= Johann Michael Leupoldt =

German psychiatrist (1794-1874)
Johann Michael Leupoldt (November 11, 1794 - August 21, 1874) was a German psychiatrist born in Weißenstadt, Bavaria.

In 1818 he obtained his medical doctorate at the University of Erlangen, and following graduation taught classes at Erlangen in anatomy and physiology and also gave lectures on mental illness. In 1820 he received a grant from the Bavarian government to continue his education in psychiatry in Berlin. While working in the mental ward at the Charité, he made the acquaintanceship of Anton Ludwig Ernst Horn (1774–1848) and Johann Gottfried Langermann (1768–1832). In 1821 he became an associate professor at Erlangen, followed by a full professorship in 1826.

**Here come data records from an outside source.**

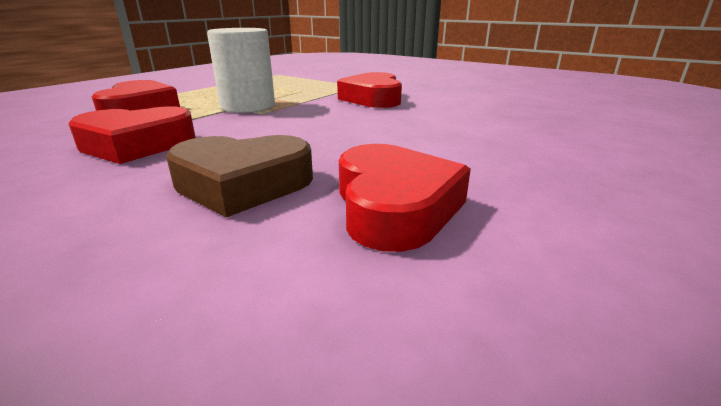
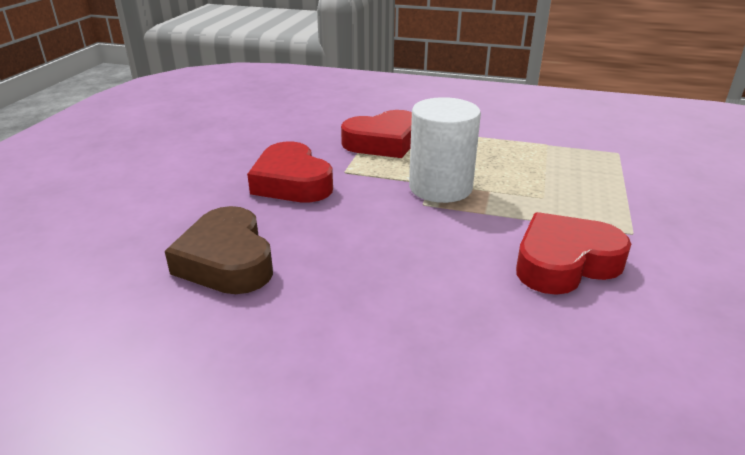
camera: 70 degrees right, 5 degrees up
red heart [339,144,471,252] -> none

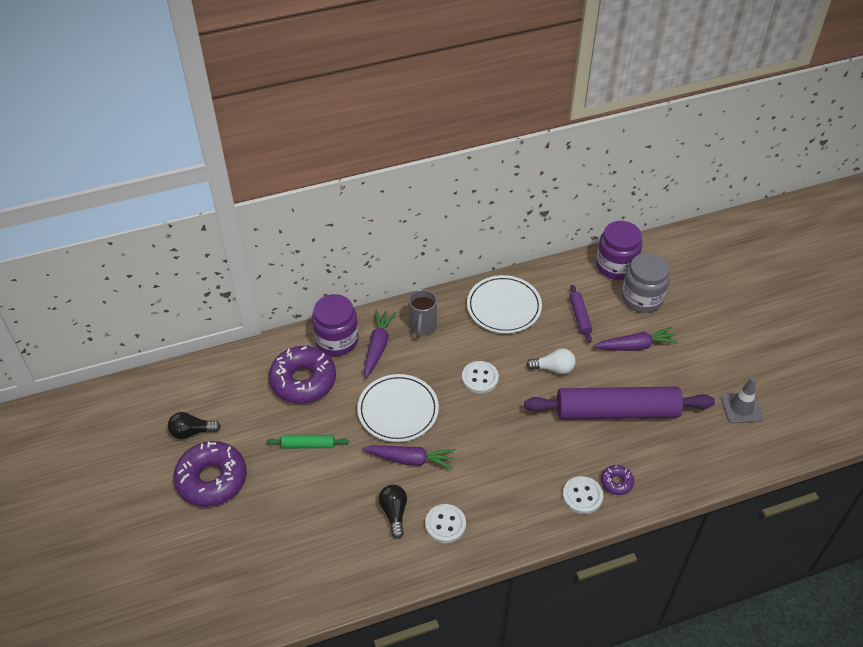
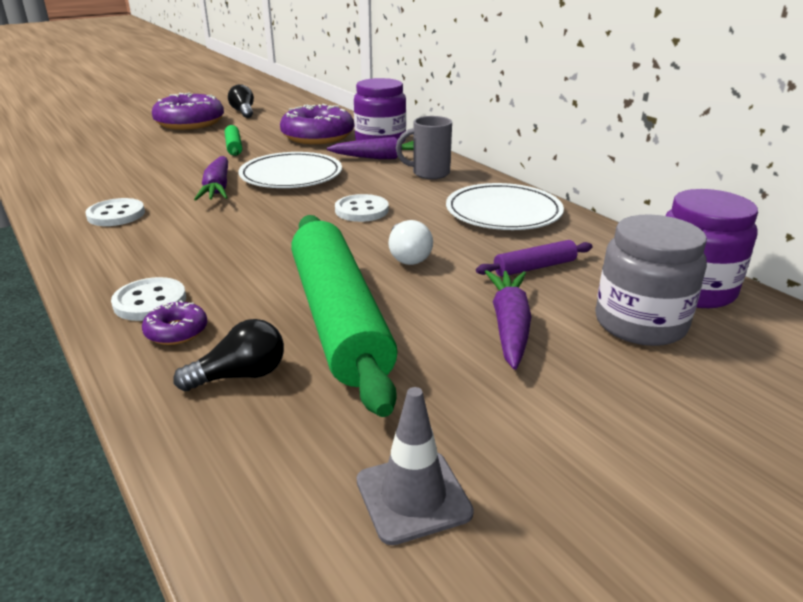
camera: 75 degrees right, 20 degrees down
black light bulb [379,484,407,539] -> black light bulb moved to [173,319,284,391]
purple rolling pin [524,387,715,420] -> green rolling pin [291,215,398,417]
purple carrot [593,327,679,351] -> purple carrot turned 150 degrees counterclockwise [485,270,531,370]

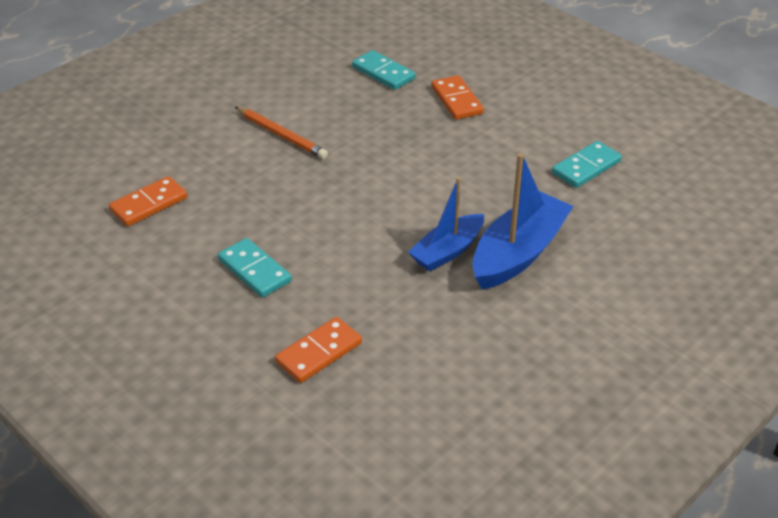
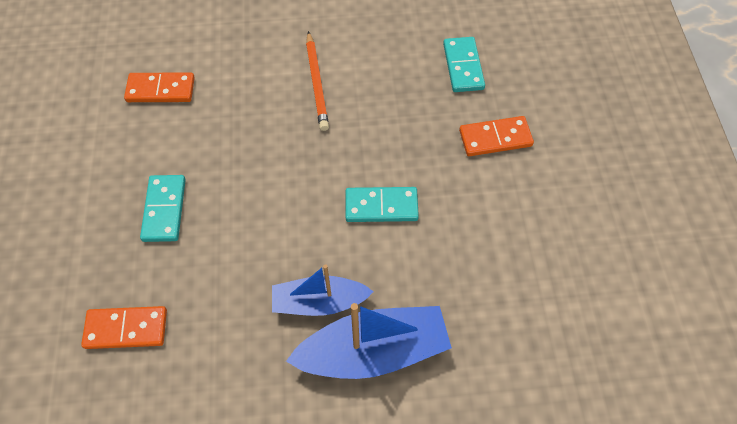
camera: 40 degrees right, 20 degrees up
orange domino [431,75,484,120] -> orange domino turned 60 degrees clockwise [459,116,534,156]
turquoise domino [552,141,622,188] -> turquoise domino moved to [346,187,419,222]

He was a primary force in creation of the first mental hospital in Bavaria (at Erlangen in 1845); its first director was Karl August von Solbrig. For 17 years Leupoldt was the chairman of the Erlanger Societas physica-medica.

== Written works ==
Leupoldt was the author of numerous medical works. He published scientific articles in Christian Friedrich Nasse's "Zeitschrift für psychische Ärzte" and in Johann Baptist Friedreich's "Magazin für Seelenkunde". The following are some of his better written efforts:
- Seelenheilkunde und Lebensmagnetismus, 1821 - Psychology and "life magnetism".
- Grundriß der allgemeinen Pathologie und Therapie, 1823 - Outline of general pathology and therapy.
- Ueber wohlfeile Irrenanstalten, ihre Beziehung zu Straf- und Zwang-Arbeitsanstalten einerseits und zu medicinischen Lehranstalten andrerseits; sowie über einige wichtige Beziehungen der psychischen Heilkunde zur gesammten Medicin. Palm & Enke, Erlangen, 1824 (Digital edition) - About inexpensive asylums, etc.
- Allgemeine Geschichte der Heilkunde, 1825 - General history of medical science.
- Popularphilosophie der Heilkunde, 1826 - Popular philosophy of medical science.
- Uber den Entwicklungsgang der Psychiatrie, 1833 - On the history of psychiatry.
- Die gesammte Anthropologie, 1834 - Complete anthropology.
- Lehrburch der Psychiatrie, 1837 - Textbook of psychiatry.
- Geschichte der Gesundheit und der Krankheiten, 1842 - History of wellness and illness.
- Lehrbuch der Theorie der Medicin, 1851 - Textbook on the theory of medicine.
- Über ärztliche Bildung und Bildungsanstalten, 1853 - On medical education and educational establishments.